Challenges in the exploration of Shale Gas
As discussed, shale gas has indeed proved to be a game changer in the US and hence India has placed high hopes on this gas. But, the question that needs to be asked is : will it work for India too? Does India have the technological expertise to tap this unconventional fuel? What challenges would India face?
In this context, The Energy and Resources Institute (TERI) has raised certain concerns related to exploration of shale gas in its report titled “Look before you leap”. Let us understand the concerns and challenges.
Water Scarcity in India: The exploration of shale gas requires huge amount of water.
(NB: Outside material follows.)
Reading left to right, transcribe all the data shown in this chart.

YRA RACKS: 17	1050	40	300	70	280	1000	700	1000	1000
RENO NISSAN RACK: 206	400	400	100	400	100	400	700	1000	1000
In the US, 70 to 140 billion gallons of water is used by this industry annually. This is approximately equal to the annual water consumption of 80 cities with a population of 50,000. The question which arises is, would India be able to use such a huge quantity of water, particularly when it is facing the worst water crisis in its history?
This can be further supported by the report of ‘Indiawaterportal’ which points out that in the next 12-15 years, while the consumption of water will increase by over 50 percent, the supply will increase by only 5 to 10 percent, leading to a water scarcity situation.
Environmental Concerns: The pumping of deadly hydrochloric acid and carcinogens into the shale formations to release the gas would pollute the groundwater, which is already under huge environmental stress.
Drilling for shale gas has been blamed for environmental problems in Britain and taking note of this problem, France and Netherlands have already banned drilling.
Land Acquisition: The exploration of shale gas would entail the acquisition of huge tracts of land, which is considered to be a daunting task in India. This would pose not only legal challenges but would also lead to displacement of a large number of people.
Other potential problems that could arise due to shale gas exploration include:
• Lack of clarity on the actual shale gas resources in India
• Storage and transportation of shale gas
• Higher cost of production of shale gas
• Higher noise level
• Worsening air quality
• Seismic concerns
• Impact on biodiversity and nature
Thus, the shale gas can provide answers to some of the most pressing questions in India related to Energy security and need for cleaner environment. It would also help the government in its transition towards gas-based economy, thus reducing its import dependence on fossil fuel.
However, as discussed, exploration of shale gas is fraught with
multi-dimensional challenges. Can India afford to use so much water for
shale exploration, particularly when it is confronted with water crisis?
utter disregard for the norms, rules and regulations in India, the shale gas exploration would accentuate the existing environmental problems including groundwater pollution.
But at the same time, India should not let go of this opportunity. There is a need to invest in R&D to develop alternate technologies that use less water and are more environment-friendly. At the same time, the government should lay down sufficient safeguards in order to ensure environmental protection.
Finally, the government and all stakeholders should ensure the implementation of the rules and regulations in letter and spirit.